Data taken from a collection
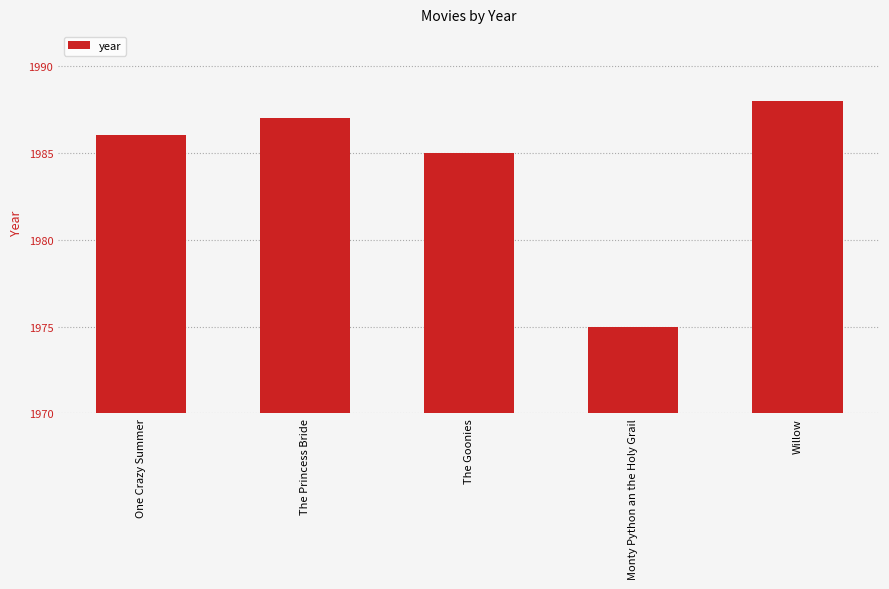

What is the difference between the maximum and second lowest values?

3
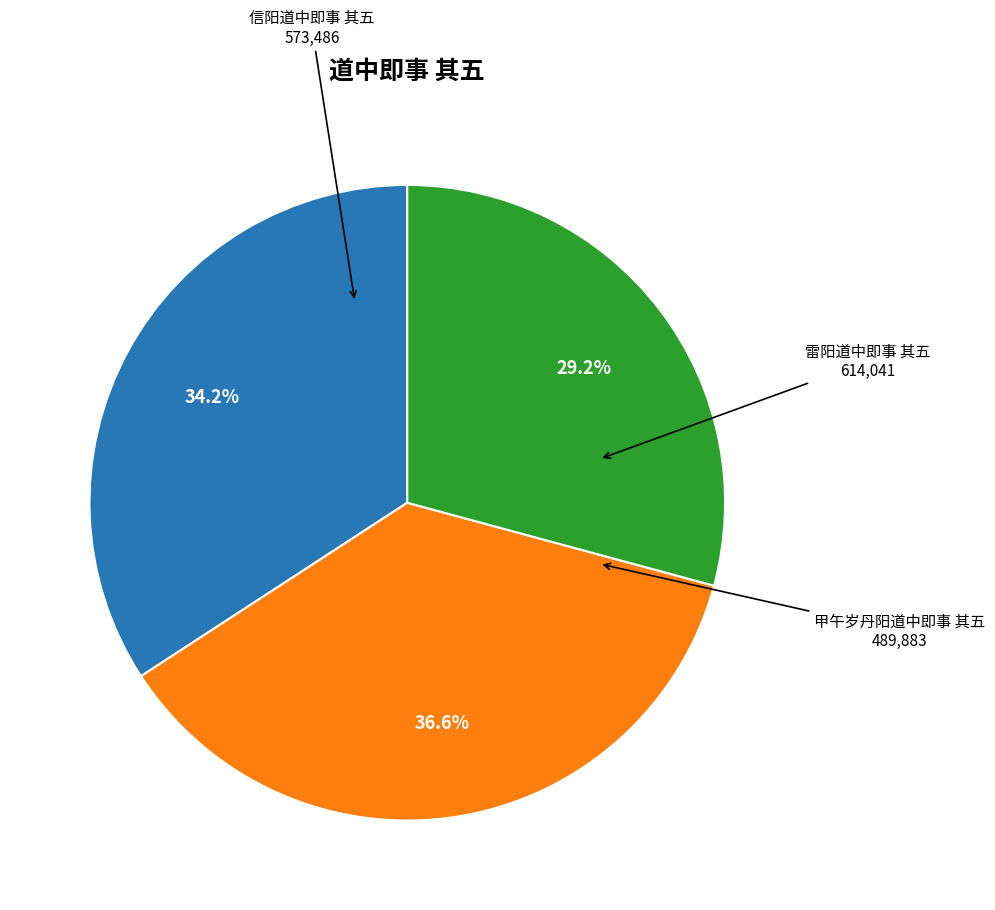

Is there a majority slice in this chart?

No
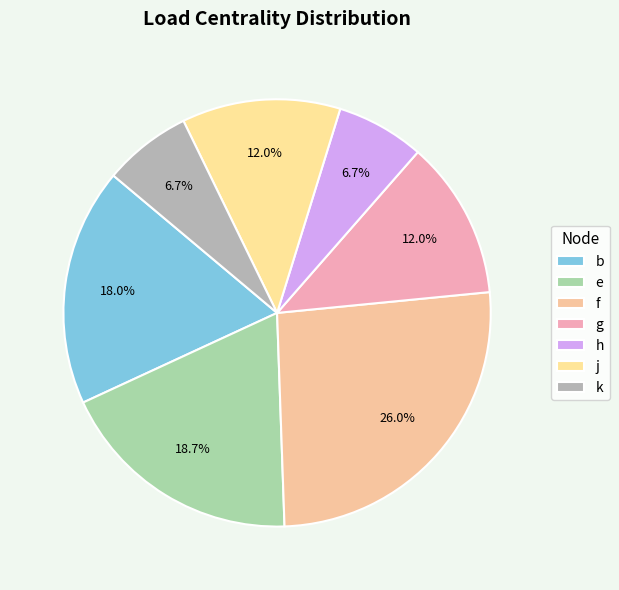

To the nearest percent, what portion does f represent?

26%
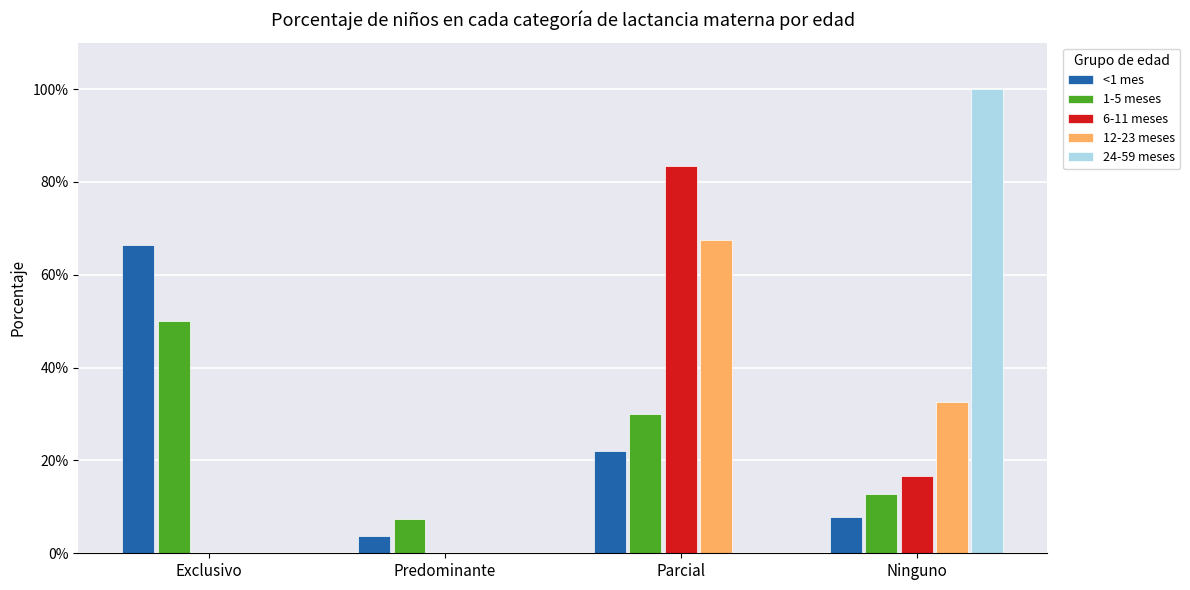

Which category has the lowest value in the <1 mes series?

Predominante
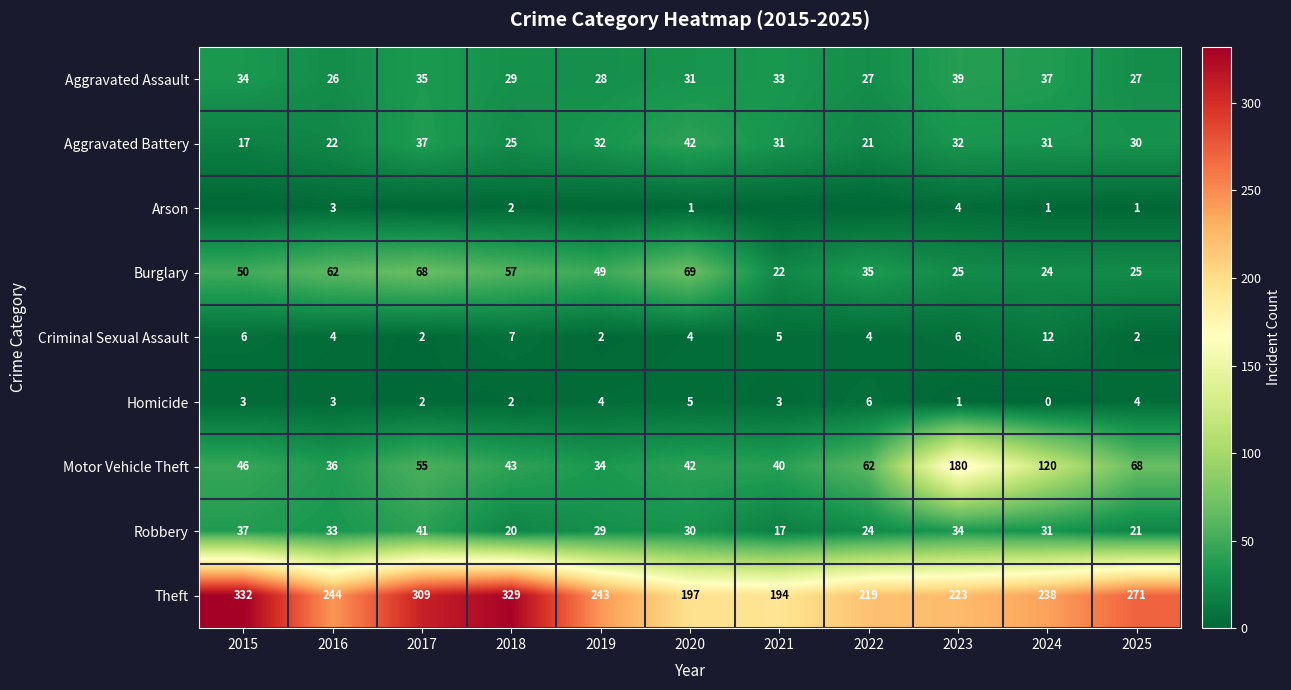

Read the Motor Vehicle Theft value at 2015, to the nearest 50.

50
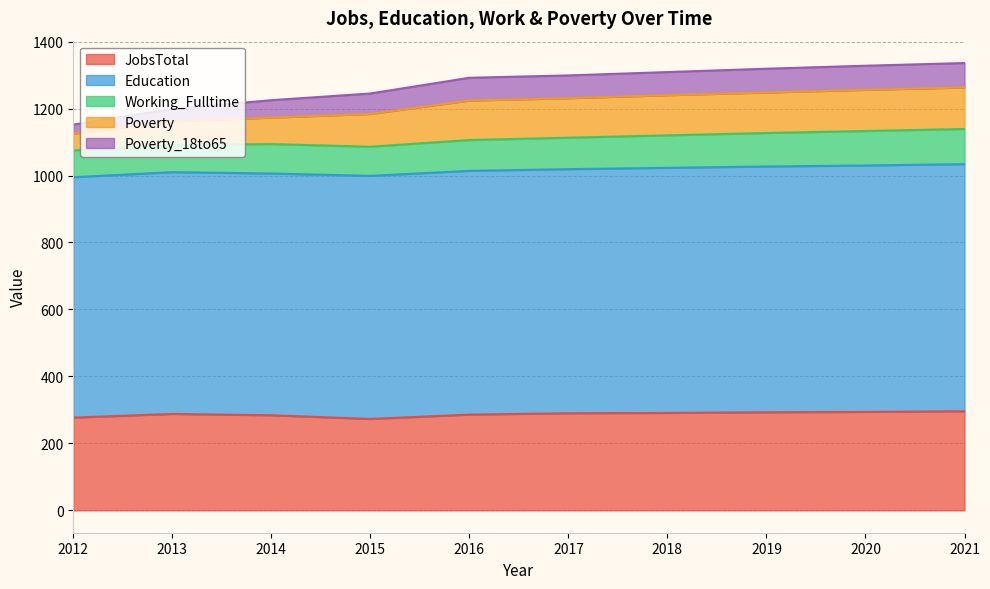

Does the chart display data point markers on the line(s)?

No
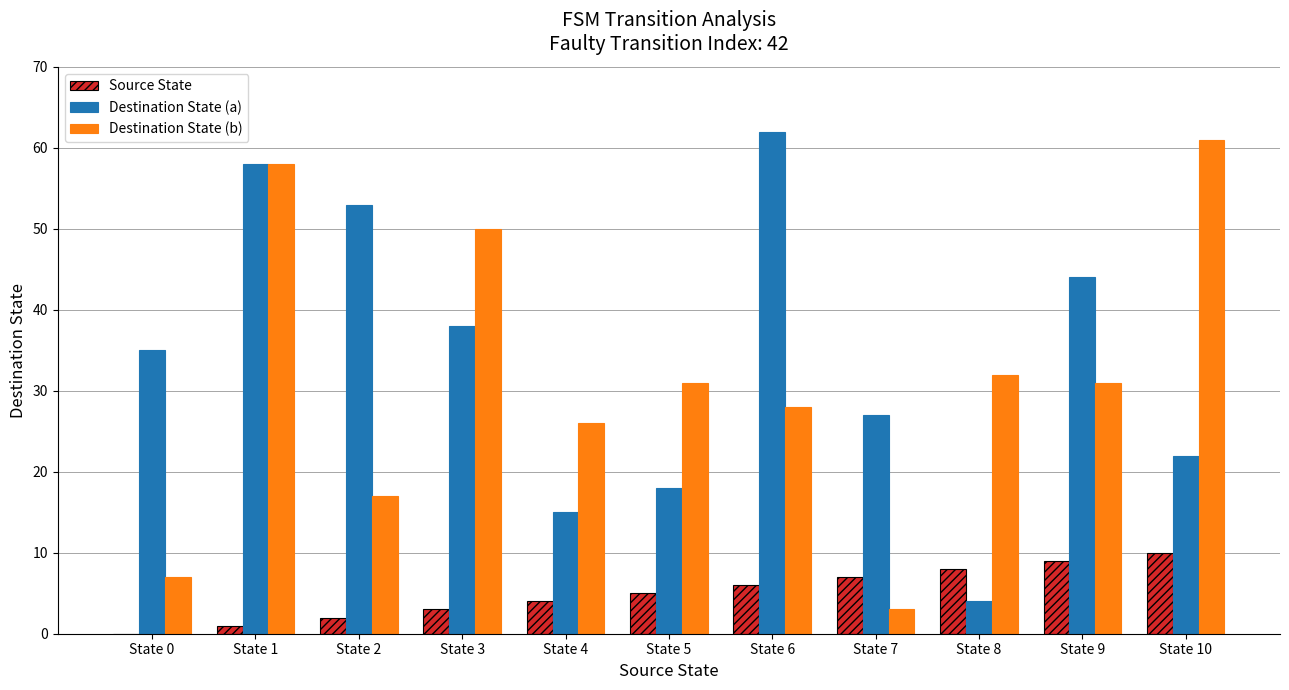

How many data points does each series have?

11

*EXERCISE DIRECTIONS*. Rewrite the records above as a JSON list of strings, with one string per line and no blank lines. Leave the pictures out.

*SOLUTION FOR THIS TASK*.
[
  "What is the difference between the maximum and second lowest values?",
  "3",
  "Is there a majority slice in this chart?",
  "No",
  "To the nearest percent, what portion does f represent?",
  "26%",
  "Which category has the lowest value in the <1 mes series?",
  "Predominante",
  "Read the Motor Vehicle Theft value at 2015, to the nearest 50.",
  "50",
  "Does the chart display data point markers on the line(s)?",
  "No",
  "How many data points does each series have?",
  "11"
]